▸ REQUEST:
Reproduce each line of the following material exactly, omitting the images.

::: SUPPLIED ENTRIES :::

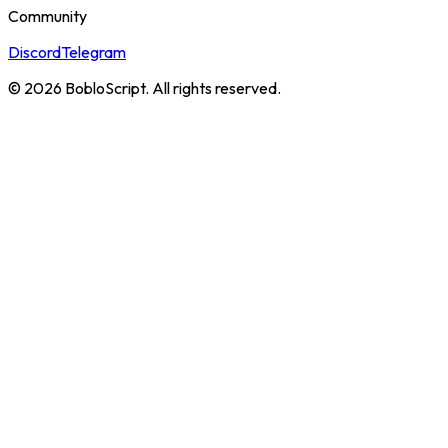
Community
Discord
Telegram
©
2026
BobloScript. All rights reserved.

:::

▸ RESPONSE:
Community
Discord
Telegram
©
2026
BobloScript. All rights reserved.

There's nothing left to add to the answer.